EXPLORE THE MATERIAL:
1. Which animals are named in the first paragraph of the passage on New Zealand's sub-Antarctic islands?
2. Could you carry on the passage on New Zealand's sub-Antarctic islands, starting after its last sentence?

TEXT Start Marker

There are no trees, only fields of dense, sepia-toned tussocks, dotted with giant birds and their nests; no gorse and broom, only native plants like mosses and lichens and tall, spindly ferns that droop in the wind; sea mammals and penguins and tiny meat-eating parakeets together in what seems like a living laboratory, a range of travelling species accidentally assembled in a world without land mammals.

For a long time, this tiny place was undiscovered, and its wildlife prospered. It's further from the former centre of western civilisation than any other landmass, but it was eventually found and kept secret, which changed its character.

For much of the last century, the sub-Antarctic islands as a whole were forgotten, but they have since been rediscovered as something aspirational: a glimpse of the world as it used to be, and something that can be recreated.

In a time where the idea of a country without introduced predators is increasingly both politically and scientifically feasible, the wild islands of the south have been given a new sense of value. Can the damage to these places be undone? And if so, can we do this on a wider scale?

A recent expedition to the most remote of the sub-Antarctic islands will get us closer to answering those questions, and forms an important stepping stone in our latest New Zealand project, repairing the ecological damage wrought over several centuries.

But there remains another question: Is it too late to save what's left?


The HMNZS Wellington sailing in rough seas to Antipodes Island

The HMNZS Wellington sailing in rough seas to Antipodes Island

The ragged sub-Antarctic islands south-east of New Zealand, on the wind-battered path to Antarctica, are our equivalent to the Galapagos Islands: one of the world's few remaining pockets without an active human presence, and where hundreds of species, many of them found nowhere else, live largely untouched.

The sub-Antarctics have been called the seabird capital of the world due to the swathes of birds roaming the skies of the Southern Ocean, which rest on the small, rocky islands to breed. It's for that reason the islands were deemed internationally significant and given World Heritage status, which they share with the pyramids and the Great Barrier Reef.

The most remote of the five island groups is the Antipodes Island group, comprising six small islands and the largest, Antipodes, in the centre. It is roughly 860km south-east of Stewart Island. It is ringed by severe basalt cliffs, punctured with caves hollowed out by the sea, and much of its surface comprises a thick, green plateau that rises to a volcanic peak. It is often doused in rain or obscured by mist, which gives it a passing resemblance to King Kong's Skull Island, a strange and imposing presence emerging out of nowhere.

The island was called the Antipodes because of its location: It is geographically further from London than any other landmass on Earth. Similarly, its Māori name, Moutere Mahue, roughly means the forgotten islands. Even today, it is extremely difficult to reach, with two shallow and rocky landing points only accessible by a small boat moving fast enough not to be swallowed by forests of bull kelp, but not too fast so as to crash on the shore, or into a passing elephant seal. One of the nearby islands, Leeward, is so rugged no human has set foot on it, due to the sheer cliffs and impossible conditions that make a helicopter landing dangerous.

TEXT End Marker
RECORDED INFORMATION Start Marker

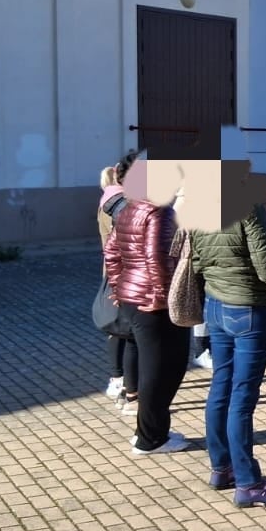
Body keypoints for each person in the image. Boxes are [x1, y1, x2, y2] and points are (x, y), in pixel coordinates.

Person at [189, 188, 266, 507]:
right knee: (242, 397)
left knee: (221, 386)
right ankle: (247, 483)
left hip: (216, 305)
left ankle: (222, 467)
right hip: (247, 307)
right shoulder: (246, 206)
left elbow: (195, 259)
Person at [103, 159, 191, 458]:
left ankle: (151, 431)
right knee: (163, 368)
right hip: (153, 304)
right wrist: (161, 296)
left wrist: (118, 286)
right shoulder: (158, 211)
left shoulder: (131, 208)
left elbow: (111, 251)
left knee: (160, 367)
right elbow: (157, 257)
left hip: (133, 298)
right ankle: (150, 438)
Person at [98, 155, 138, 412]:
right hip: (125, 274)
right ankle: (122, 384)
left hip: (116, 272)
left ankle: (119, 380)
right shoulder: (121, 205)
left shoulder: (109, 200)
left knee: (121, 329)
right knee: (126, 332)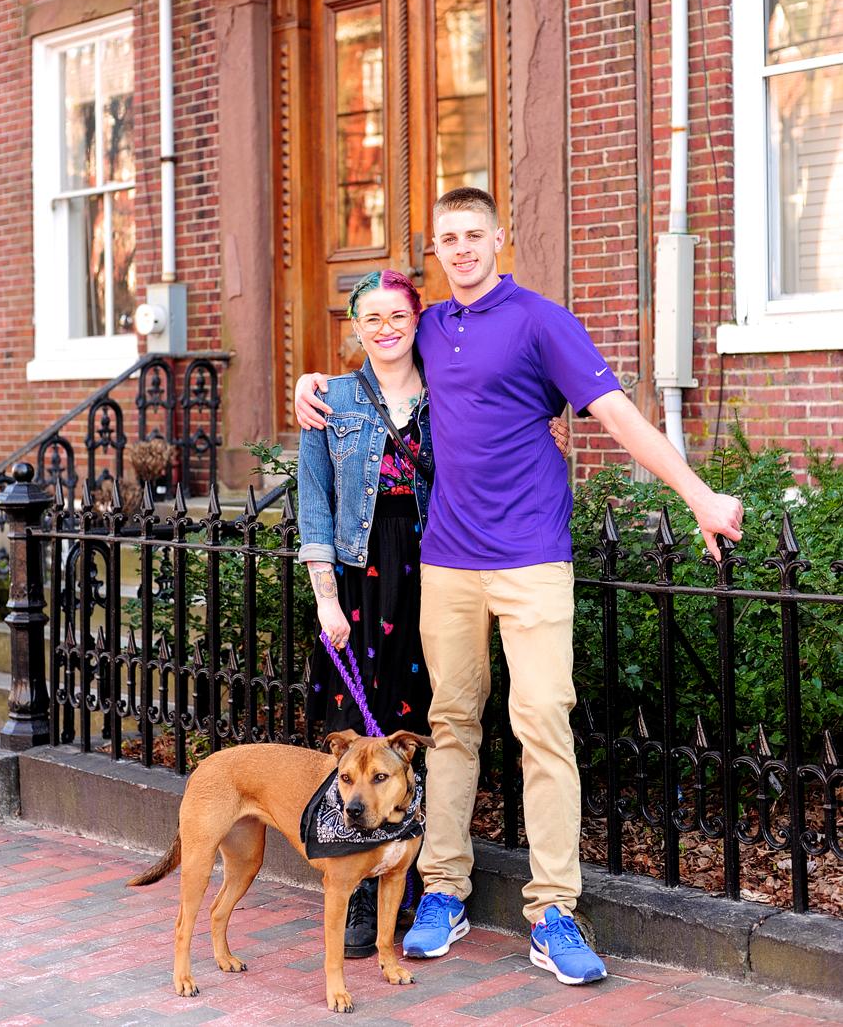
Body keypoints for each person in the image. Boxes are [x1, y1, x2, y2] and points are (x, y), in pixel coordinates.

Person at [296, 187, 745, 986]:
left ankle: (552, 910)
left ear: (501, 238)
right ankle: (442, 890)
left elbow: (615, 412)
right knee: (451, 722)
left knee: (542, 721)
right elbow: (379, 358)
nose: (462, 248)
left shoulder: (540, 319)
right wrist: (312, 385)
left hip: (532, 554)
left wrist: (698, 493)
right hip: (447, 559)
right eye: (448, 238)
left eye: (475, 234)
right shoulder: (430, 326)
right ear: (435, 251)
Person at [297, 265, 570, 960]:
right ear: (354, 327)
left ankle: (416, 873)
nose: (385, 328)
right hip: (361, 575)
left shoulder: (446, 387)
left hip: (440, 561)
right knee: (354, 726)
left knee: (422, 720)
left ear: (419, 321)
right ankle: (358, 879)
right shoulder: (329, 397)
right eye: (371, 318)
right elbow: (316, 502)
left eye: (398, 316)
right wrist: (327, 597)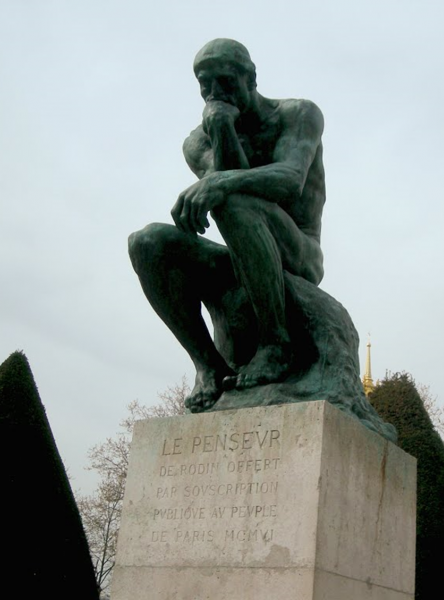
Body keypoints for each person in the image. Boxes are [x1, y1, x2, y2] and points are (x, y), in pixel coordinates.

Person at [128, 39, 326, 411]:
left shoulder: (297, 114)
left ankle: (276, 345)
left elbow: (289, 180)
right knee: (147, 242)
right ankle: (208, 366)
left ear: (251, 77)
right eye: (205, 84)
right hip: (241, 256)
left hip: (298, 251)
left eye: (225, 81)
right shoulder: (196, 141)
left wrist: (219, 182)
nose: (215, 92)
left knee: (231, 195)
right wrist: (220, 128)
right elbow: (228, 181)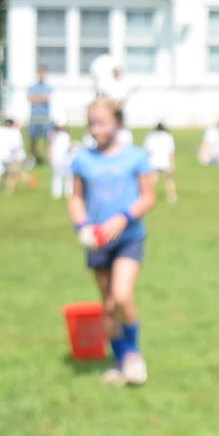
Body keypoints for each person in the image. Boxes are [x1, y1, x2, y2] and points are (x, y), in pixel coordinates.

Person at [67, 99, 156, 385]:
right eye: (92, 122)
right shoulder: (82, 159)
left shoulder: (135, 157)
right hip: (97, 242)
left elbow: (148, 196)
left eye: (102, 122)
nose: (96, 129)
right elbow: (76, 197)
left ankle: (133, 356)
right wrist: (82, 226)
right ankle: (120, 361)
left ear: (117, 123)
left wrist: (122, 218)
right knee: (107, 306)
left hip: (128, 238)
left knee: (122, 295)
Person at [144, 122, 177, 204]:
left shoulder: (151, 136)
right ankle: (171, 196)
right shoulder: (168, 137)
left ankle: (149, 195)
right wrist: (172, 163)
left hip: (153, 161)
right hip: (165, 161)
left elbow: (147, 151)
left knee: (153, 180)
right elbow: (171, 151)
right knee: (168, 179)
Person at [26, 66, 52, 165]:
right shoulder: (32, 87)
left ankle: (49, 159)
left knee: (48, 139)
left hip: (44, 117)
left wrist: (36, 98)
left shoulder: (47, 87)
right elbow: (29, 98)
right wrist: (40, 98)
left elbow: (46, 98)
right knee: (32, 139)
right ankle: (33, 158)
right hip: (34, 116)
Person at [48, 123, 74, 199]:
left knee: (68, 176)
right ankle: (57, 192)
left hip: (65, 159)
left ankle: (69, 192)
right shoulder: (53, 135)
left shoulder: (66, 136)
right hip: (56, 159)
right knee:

RECORDED INFORMATION End Marker
RECORDED INFORMATION Start Marker

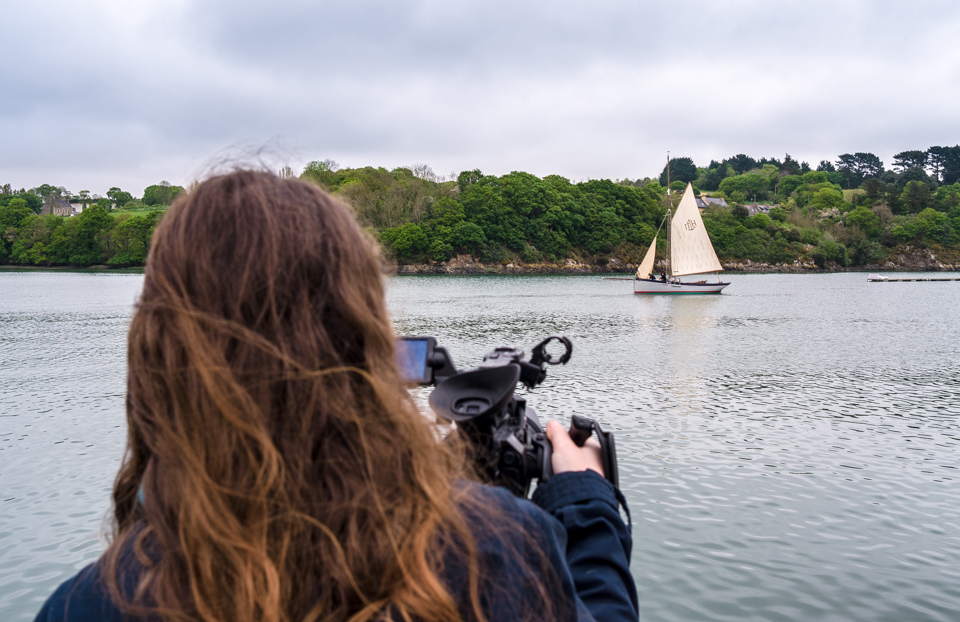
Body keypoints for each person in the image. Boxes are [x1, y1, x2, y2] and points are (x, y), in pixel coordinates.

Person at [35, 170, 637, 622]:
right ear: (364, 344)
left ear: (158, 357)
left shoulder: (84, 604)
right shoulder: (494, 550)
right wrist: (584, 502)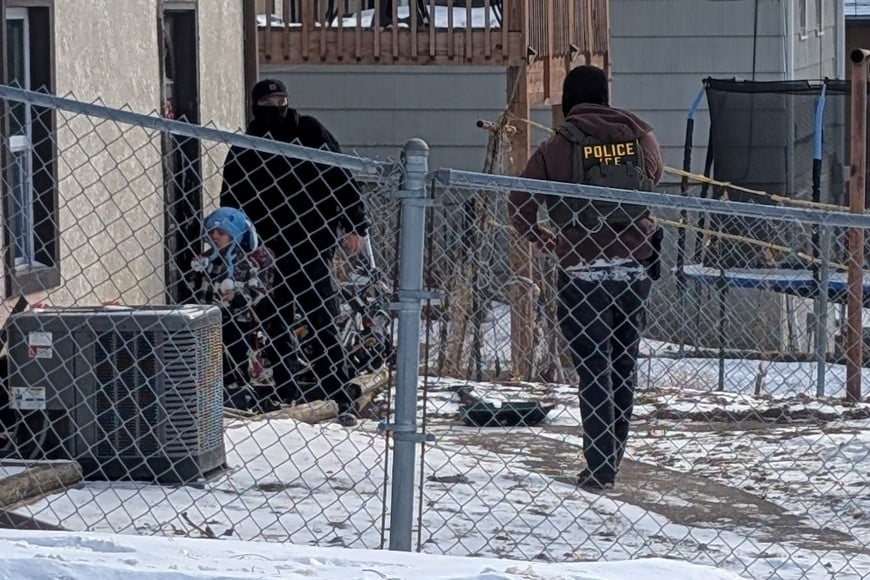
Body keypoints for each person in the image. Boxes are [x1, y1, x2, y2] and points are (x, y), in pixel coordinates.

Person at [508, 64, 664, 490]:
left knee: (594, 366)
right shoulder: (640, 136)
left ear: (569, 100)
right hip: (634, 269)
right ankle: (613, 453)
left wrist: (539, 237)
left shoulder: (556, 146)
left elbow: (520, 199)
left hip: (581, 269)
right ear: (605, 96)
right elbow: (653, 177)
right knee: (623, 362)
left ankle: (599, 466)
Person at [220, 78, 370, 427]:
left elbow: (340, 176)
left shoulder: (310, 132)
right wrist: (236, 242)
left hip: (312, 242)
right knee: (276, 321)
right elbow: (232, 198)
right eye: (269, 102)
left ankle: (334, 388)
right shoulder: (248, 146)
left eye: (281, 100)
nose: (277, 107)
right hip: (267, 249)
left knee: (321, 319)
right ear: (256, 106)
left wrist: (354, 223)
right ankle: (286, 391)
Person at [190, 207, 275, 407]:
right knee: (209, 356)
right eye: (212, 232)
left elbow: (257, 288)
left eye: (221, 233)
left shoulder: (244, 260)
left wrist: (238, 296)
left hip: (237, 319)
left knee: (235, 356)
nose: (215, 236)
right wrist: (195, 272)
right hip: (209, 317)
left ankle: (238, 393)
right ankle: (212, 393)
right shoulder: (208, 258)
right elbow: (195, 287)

RECORDED INFORMATION End Marker

RESPONSES BY TASK:
1. giant birds, sea mammals, penguins, tiny meat-eating parakeets

2.
The volcanic landscape has been carved by the conditions of the Southern Ocean, one of the fiercest places on Earth. The island straddles the “roaring forties” and the “furious fifties”, referring to the southern latitudes in which westerly winds prevail, which has left many shipwrecks in its wake.

What has made the island so hostile to humans has allowed wildlife, particularly seabirds, to flourish.

Everything that made it to Antipodes Island, which is a relatively small 2000ha, got there accidentally.

In geological terms, the island is brand new, volcanically formed on the edge of the Bounty Plateau, the huge underwater mass south of New Zealand that forms part of Zealandia, the ancient continent.

The island has 21 species of seabird, four species of ground bird, and hundreds of species of plants and invertebrates, with a high degree of endemism (meaning species found nowhere else).

Because it is so remote, the birds were likely carried there by the wind, which has resulted in an unusual conglomerate of species. Antipodes Island is one of the only places in the world with endemic species of both parakeets and penguins, which happily co-exist with elephant seals, snipes, giant petrels, and albatrosses.

Because there are no trees, the parakeets - of which there are two species on Antipodes, both likely related the mainland's Kākāriki - burrow in the ground. They also eat meat, in the form of dead penguins.

That two distinct types of parakeet, typically a tropical species, are endemic to one small sub-Antarctic island is unusual in itself; even stranger is that in their 30,000 years on the island, there has been no evidence of inter-breeding.

Despite their island fortress, many of the species found on Antipodes are in decline.

They include some of our most fascinating birds, and invertebrates that are entirely unique: An expedition to the island in 2000 found nine species never before recorded by science.

Islands make up a disproportionate amount of the world's biodiversity, but are also the most vulnerable to endangerment. Around two-thirds of recent extinctions happened on islands, according to 2017 research.

The reasons for the declines are different for each animal, but in most cases, the causes can be traced back to the ultimate alien invader: Us.


The polar bears of the south face extinction

Wandering albatrosses perfoming an elaborate mating ritual.

Wandering albatrosses perfoming an elaborate mating ritual.

When Kath Walker and Graeme Elliott first arrived on Antipodes Island in 1995, they thought it was paradise. It was warm and sunny, like a mirage in the bleak Southern Ocean.

“It was like a tropical island," Walker says.

“We had really hot, sunny weather that year. Even though we’ve been all these other times since, that first time…"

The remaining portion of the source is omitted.